Watches are different from phones and other gadgets in a significant way that Tim Cook touched on yesterday. But he didn’t fully probe that difference and why it might make sense for Apple to create a “disposable” product with a 5-figure price tag. Watches are something you wear, a fashion accessory in a way that other objects that you merely hold or carry in your pocket are not. They are an extension of who you are, at least for some people, and quite likely for this exact small niche market I’m talking about.

In short, I believe the subset of people for whom the Apple Watch Edition is made are, in general, willing to carry the same smartphone as “the masses”… but they are not willing to wear a similarly proletarian watch.

These people are important customers to Apple. Not just because they spend a lot of money on Apple’s products, but also because they tend to be high profile people whom Apple wants the public to see carrying, using, and now wearing Apple’s products. And the only way to get them to wear an Apple Watch is to make one that is as pretentious “discriminating” as their other tastes.

But why so exclusive?

Now there is one point Tim Cook mentioned that I interpreted in a different way from other analyses I’ve seen of yesterday’s announcement. Tim Cook said something to the effect that Apple Watch Edition will be available only in extremely limited supplies, and only in “select retail stores”. Most of what I’ve read suggests this means that only some of the Apple Stores will be carrying Apple Watch Edition. Personally, I don’t think any Apple Stores will be carrying it. I think it will only be sold in exclusive luxury jewelry and watch stores. Rodeo Drive kind of places. (I guess… what the hell do I know? I’m sure there’s some ultra-luxury shopping venue I’ve never even heard of, and the people who shop there look down their noses at lowly Rodeo Drive.)

The point is, I think Apple is going out of their way to make Apple Watch Edition so absurdly ultra-exclusive because there’s a very small, very wealthy, and very important niche market for a product this extreme, but for whom it needs to be this extreme, solely as a differentiator.

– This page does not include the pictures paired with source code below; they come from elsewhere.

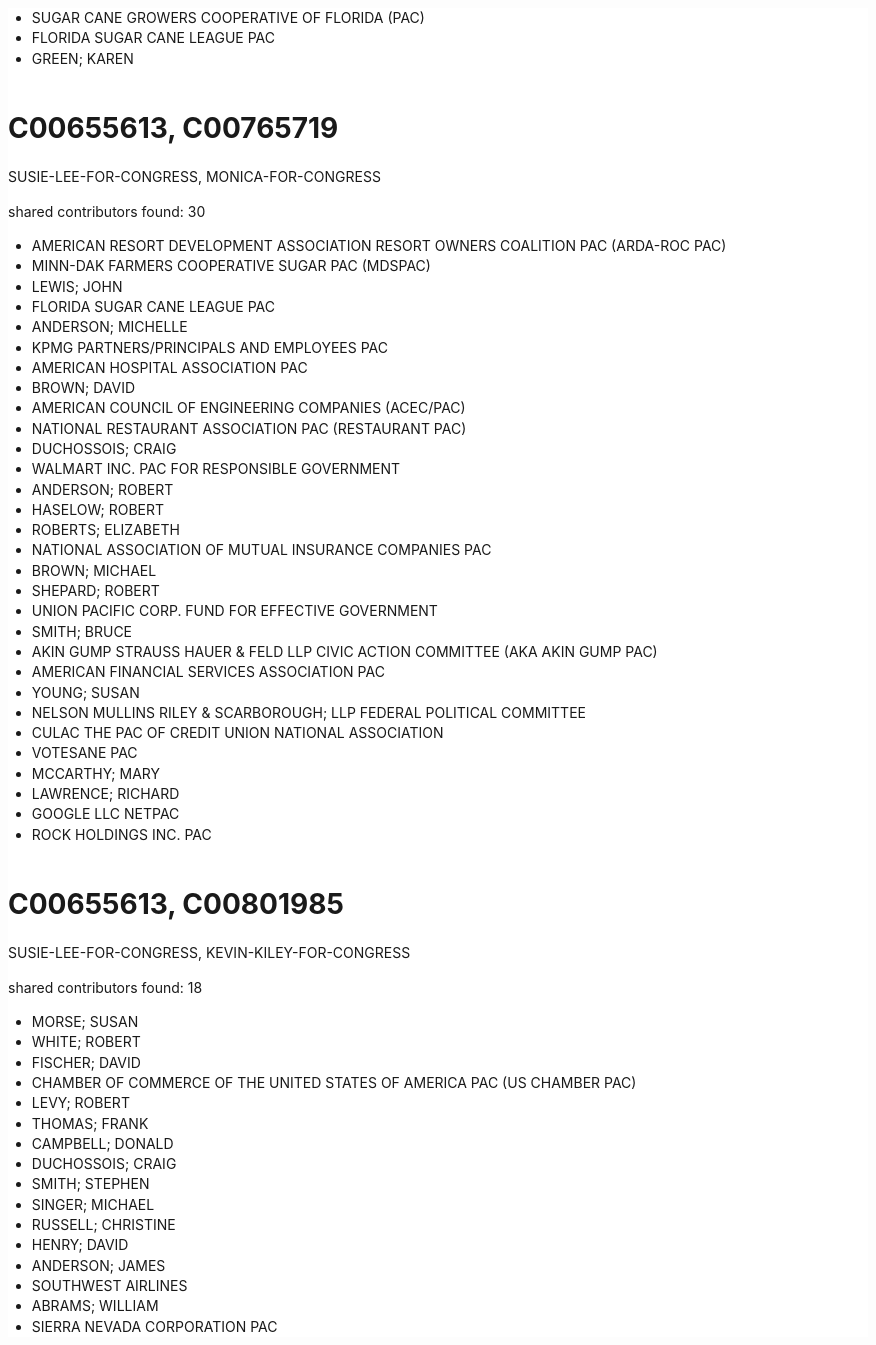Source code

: - SUGAR CANE GROWERS COOPERATIVE OF FLORIDA (PAC)
- FLORIDA SUGAR CANE LEAGUE PAC
- GREEN; KAREN


# C00655613, C00765719

SUSIE-LEE-FOR-CONGRESS, MONICA-FOR-CONGRESS

shared contributors found:	30

- AMERICAN RESORT DEVELOPMENT ASSOCIATION RESORT OWNERS COALITION PAC (ARDA-ROC PAC)
- MINN-DAK FARMERS COOPERATIVE SUGAR PAC (MDSPAC)
- LEWIS; JOHN
- FLORIDA SUGAR CANE LEAGUE PAC
- ANDERSON; MICHELLE
- KPMG PARTNERS/PRINCIPALS AND EMPLOYEES PAC
- AMERICAN HOSPITAL ASSOCIATION PAC
- BROWN; DAVID
- AMERICAN COUNCIL OF ENGINEERING COMPANIES (ACEC/PAC)
- NATIONAL RESTAURANT ASSOCIATION PAC (RESTAURANT PAC)
- DUCHOSSOIS; CRAIG
- WALMART INC. PAC FOR RESPONSIBLE GOVERNMENT
- ANDERSON; ROBERT
- HASELOW; ROBERT
- ROBERTS; ELIZABETH
- NATIONAL ASSOCIATION OF MUTUAL INSURANCE COMPANIES PAC
- BROWN; MICHAEL
- SHEPARD; ROBERT
- UNION PACIFIC CORP. FUND FOR EFFECTIVE GOVERNMENT
- SMITH; BRUCE
- AKIN GUMP STRAUSS HAUER & FELD LLP CIVIC ACTION COMMITTEE (AKA AKIN GUMP PAC)
- AMERICAN FINANCIAL SERVICES ASSOCIATION PAC
- YOUNG; SUSAN
- NELSON MULLINS RILEY & SCARBOROUGH; LLP FEDERAL POLITICAL COMMITTEE
- CULAC THE PAC OF CREDIT UNION NATIONAL ASSOCIATION
- VOTESANE PAC
- MCCARTHY; MARY
- LAWRENCE; RICHARD
- GOOGLE LLC NETPAC
- ROCK HOLDINGS INC. PAC


# C00655613, C00801985

SUSIE-LEE-FOR-CONGRESS, KEVIN-KILEY-FOR-CONGRESS

shared contributors found:	18

- MORSE; SUSAN
- WHITE; ROBERT
- FISCHER; DAVID
- CHAMBER OF COMMERCE OF THE UNITED STATES OF AMERICA PAC (US CHAMBER PAC)
- LEVY; ROBERT
- THOMAS; FRANK
- CAMPBELL; DONALD
- DUCHOSSOIS; CRAIG
- SMITH; STEPHEN
- SINGER; MICHAEL
- RUSSELL; CHRISTINE
- HENRY; DAVID
- ANDERSON; JAMES
- SOUTHWEST AIRLINES
- ABRAMS; WILLIAM
- SIERRA NEVADA CORPORATION PAC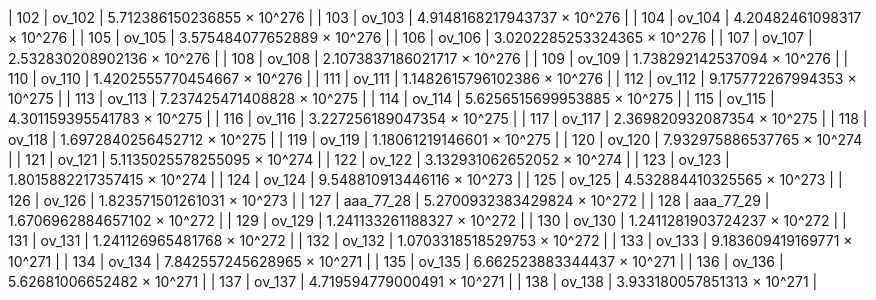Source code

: | 102 | ov_102 | 5.712386150236855 × 10^276 |
| 103 | ov_103 | 4.9148168217943737 × 10^276 |
| 104 | ov_104 | 4.20482461098317 × 10^276 |
| 105 | ov_105 | 3.575484077652889 × 10^276 |
| 106 | ov_106 | 3.0202285253324365 × 10^276 |
| 107 | ov_107 | 2.532830208902136 × 10^276 |
| 108 | ov_108 | 2.1073837186021717 × 10^276 |
| 109 | ov_109 | 1.738292142537094 × 10^276 |
| 110 | ov_110 | 1.4202555770454667 × 10^276 |
| 111 | ov_111 | 1.1482615796102386 × 10^276 |
| 112 | ov_112 | 9.175772267994353 × 10^275 |
| 113 | ov_113 | 7.237425471408828 × 10^275 |
| 114 | ov_114 | 5.6256515699953885 × 10^275 |
| 115 | ov_115 | 4.301159395541783 × 10^275 |
| 116 | ov_116 | 3.227256189047354 × 10^275 |
| 117 | ov_117 | 2.369820932087354 × 10^275 |
| 118 | ov_118 | 1.6972840256452712 × 10^275 |
| 119 | ov_119 | 1.18061219146601 × 10^275 |
| 120 | ov_120 | 7.932975886537765 × 10^274 |
| 121 | ov_121 | 5.1135025578255095 × 10^274 |
| 122 | ov_122 | 3.132931062652052 × 10^274 |
| 123 | ov_123 | 1.8015882217357415 × 10^274 |
| 124 | ov_124 | 9.548810913446116 × 10^273 |
| 125 | ov_125 | 4.532884410325565 × 10^273 |
| 126 | ov_126 | 1.823571501261031 × 10^273 |
| 127 | aaa_77_28 | 5.2700932383429824 × 10^272 |
| 128 | aaa_77_29 | 1.6706962884657102 × 10^272 |
| 129 | ov_129 | 1.241133261188327 × 10^272 |
| 130 | ov_130 | 1.2411281903724237 × 10^272 |
| 131 | ov_131 | 1.241126965481768 × 10^272 |
| 132 | ov_132 | 1.0703318518529753 × 10^272 |
| 133 | ov_133 | 9.183609419169771 × 10^271 |
| 134 | ov_134 | 7.842557245628965 × 10^271 |
| 135 | ov_135 | 6.662523883344437 × 10^271 |
| 136 | ov_136 | 5.62681006652482 × 10^271 |
| 137 | ov_137 | 4.719594779000491 × 10^271 |
| 138 | ov_138 | 3.933180057851313 × 10^271 |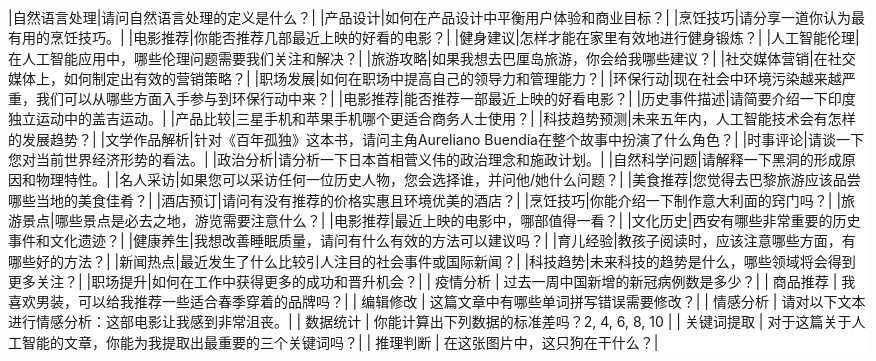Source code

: |自然语言处理|请问自然语言处理的定义是什么？|
|产品设计|如何在产品设计中平衡用户体验和商业目标？|
|烹饪技巧|请分享一道你认为最有用的烹饪技巧。|
|电影推荐|你能否推荐几部最近上映的好看的电影？|
|健身建议|怎样才能在家里有效地进行健身锻炼？|
|人工智能伦理|在人工智能应用中，哪些伦理问题需要我们关注和解决？|
|旅游攻略|如果我想去巴厘岛旅游，你会给我哪些建议？|
|社交媒体营销|在社交媒体上，如何制定出有效的营销策略？|
|职场发展|如何在职场中提高自己的领导力和管理能力？|
|环保行动|现在社会中环境污染越来越严重，我们可以从哪些方面入手参与到环保行动中来？|
|电影推荐|能否推荐一部最近上映的好看电影？|
|历史事件描述|请简要介绍一下印度独立运动中的盖吉运动。|
|产品比较|三星手机和苹果手机哪个更适合商务人士使用？|
|科技趋势预测|未来五年内，人工智能技术会有怎样的发展趋势？|
|文学作品解析|针对《百年孤独》这本书，请问主角Aureliano Buendía在整个故事中扮演了什么角色？|
|时事评论|请谈一下您对当前世界经济形势的看法。|
|政治分析|请分析一下日本首相菅义伟的政治理念和施政计划。|
|自然科学问题|请解释一下黑洞的形成原因和物理特性。|
|名人采访|如果您可以采访任何一位历史人物，您会选择谁，并问他/她什么问题？|
|美食推荐|您觉得去巴黎旅游应该品尝哪些当地的美食佳肴？|
|酒店预订|请问有没有推荐的价格实惠且环境优美的酒店？|
|烹饪技巧|你能介绍一下制作意大利面的窍门吗？|
|旅游景点|哪些景点是必去之地，游览需要注意什么？|
|电影推荐|最近上映的电影中，哪部值得一看？|
|文化历史|西安有哪些非常重要的历史事件和文化遗迹？|
|健康养生|我想改善睡眠质量，请问有什么有效的方法可以建议吗？|
|育儿经验|教孩子阅读时，应该注意哪些方面，有哪些好的方法？|
|新闻热点|最近发生了什么比较引人注目的社会事件或国际新闻？|
|科技趋势|未来科技的趋势是什么，哪些领域将会得到更多关注？|
|职场提升|如何在工作中获得更多的成功和晋升机会？|
| 疫情分析 | 过去一周中国新增的新冠病例数是多少？|
| 商品推荐 | 我喜欢男装，可以给我推荐一些适合春季穿着的品牌吗？|
| 编辑修改 | 这篇文章中有哪些单词拼写错误需要修改？|
| 情感分析 | 请对以下文本进行情感分析：这部电影让我感到非常沮丧。|
| 数据统计 | 你能计算出下列数据的标准差吗？2, 4, 6, 8, 10 |
| 关键词提取 | 对于这篇关于人工智能的文章，你能为我提取出最重要的三个关键词吗？|
| 推理判断 | 在这张图片中，这只狗在干什么？|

For everybody else who might even consider such a product — everybody — they will be satisfied by either the Apple Watch Sport or the Apple Watch.

The only difference between the regular Apple Watch and the Edition is the metal and the strap. The electronics are identical. The amount of extra R&D Apple had to put into creating the Edition can probably pay for itself, even if the Edition sells just a few hundred units. So, from that perspective, why not create it? But if you do, the only way to make it worthwhile is to go all out, if not completely overboard, with the exclusivity and perceived “luxury” of the object.

I think that’s exactly what Apple has done.